Closed zengyuy closed 2 years ago

zengyuy commented 2 years ago

I've replaced LOST's backbone (basically the dino weights) with the ones in CLIP, and it did not work well. But when switching back to dino weights, both ViT and ResNet50 backbone could generate good feature maps. Why would this happen?

osimeoni commented 2 years ago

Dear @LiFu2001, thank you for your interest. Yes, we have designed LOST based on DINO representations that have useful properties for localizing objects (for more details please see our paper and DINO paper), e.g. allows to delineate well foreground from background and background pixels are highly correlated. We have other experiments in the paper on Imagenet pre-trained models (Table 2). We haven't tried LOST with CLIP so it is hard to know why it doesn't work.
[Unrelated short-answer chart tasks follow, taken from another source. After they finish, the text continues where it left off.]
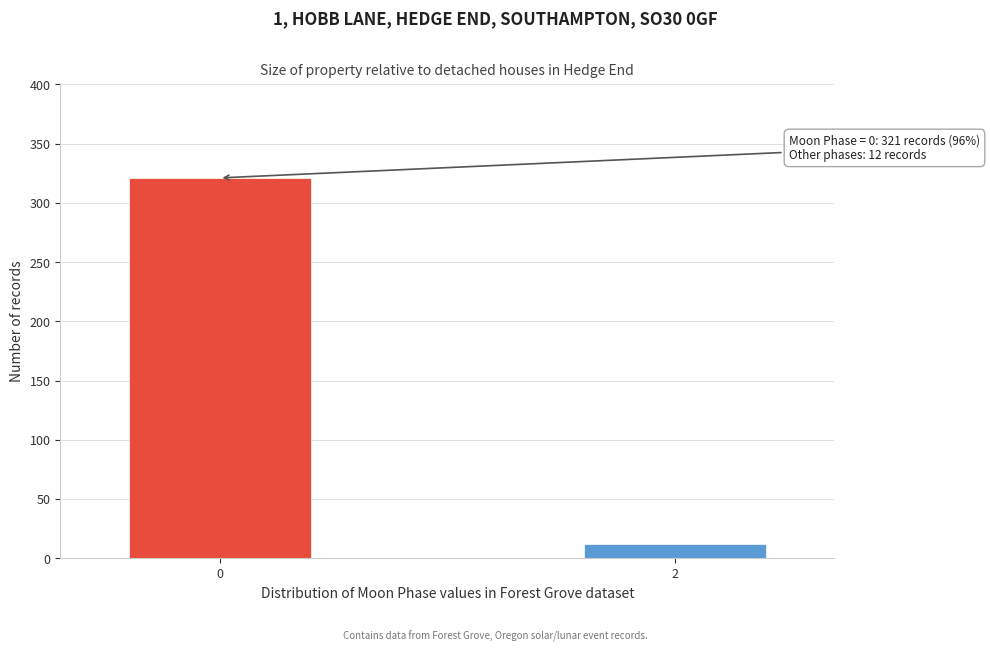

Reading right to left, list all the values displayed in this chart.

2=12	0=321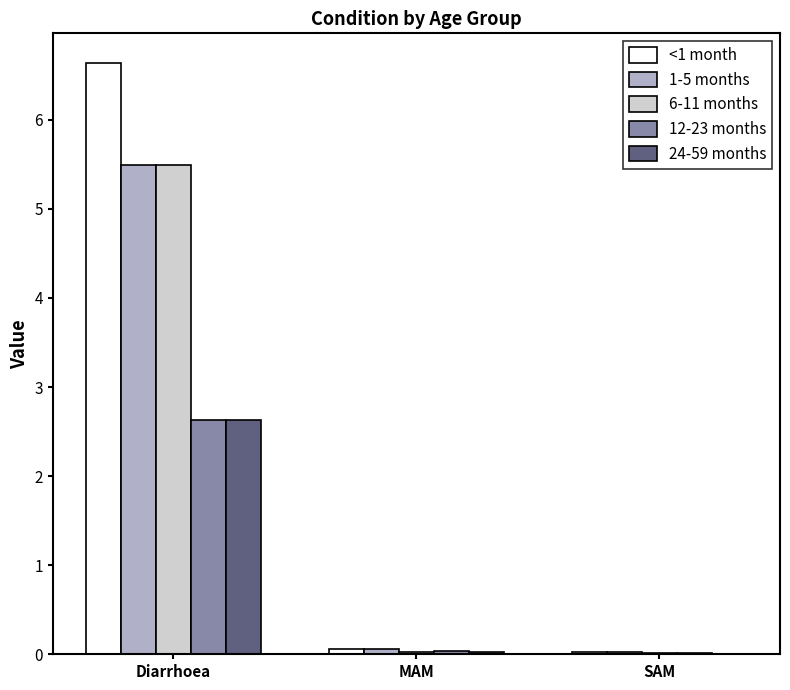

What are all the series names shown in the legend?

<1 month, 1-5 months, 6-11 months, 12-23 months, 24-59 months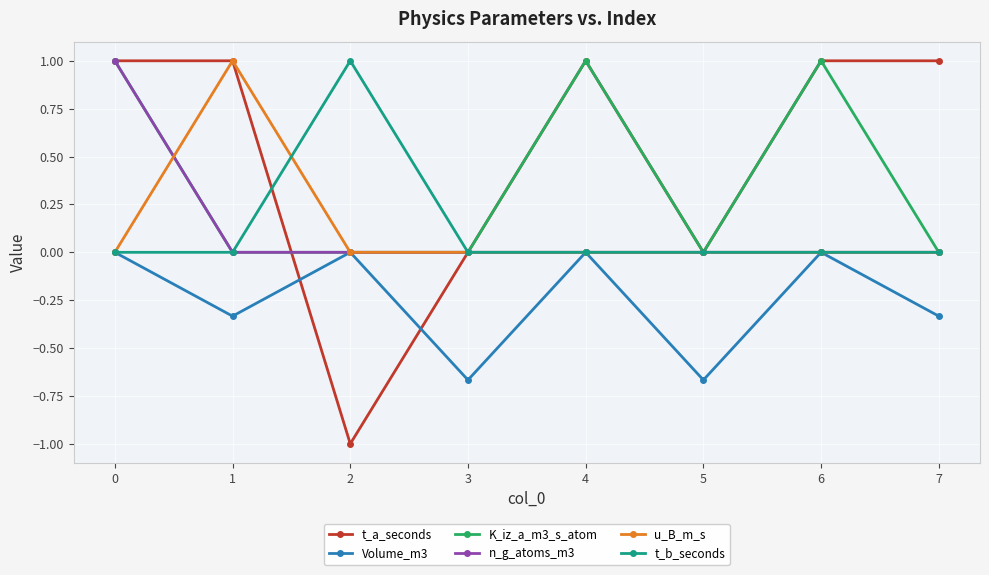

Which series has the largest total across all categories?

t_a_seconds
Maybe you could try playing with the hyper-parameters.

zengyuy commented 2 years ago

OK thanks! And I just wonder what has led to the design of LOST? It seems from the paper to be solely empirical and lack theoretical corroboration. Is there a more common approach that can apply not only to DINO pre-trained features but also those from other self-supervised methods?

Another question is the inconsistencies I've found in the code with Eq (1), (2) and (3) in the paper, which are in object_discovery.py. In the paper the elements of the matrices are either 0 or 1, which is not the case in the code (just sums the elements, but does not set the elements to 0 or 1). Why?

osimeoni commented 2 years ago

Dear @LiFu2001, as mentioned above and in our paper, LOST was designed considering the properties of the representation of DINO (it allows to delineate well foreground from background and background pixels are highly correlated). Depending on the type of backbone and type of supervision for training the network (e.g., supervised classification, self-supervised instance discrimination, self-supervised feature reconstruction, rotation estimation, etc.) the properties of the learned representations can vary. To the best of our knowledge, there is currently no clear theory about self-supervised representation statistics that generalizes over pre-text tasks and backbones. We would be interested if you know any work/direction.

Regarding your question about the binary matrices of Eq (1), (2), (3), we do not store them in a variable. However, they are build before being used with A > threshold (see l61, l35 in object_discovery.py).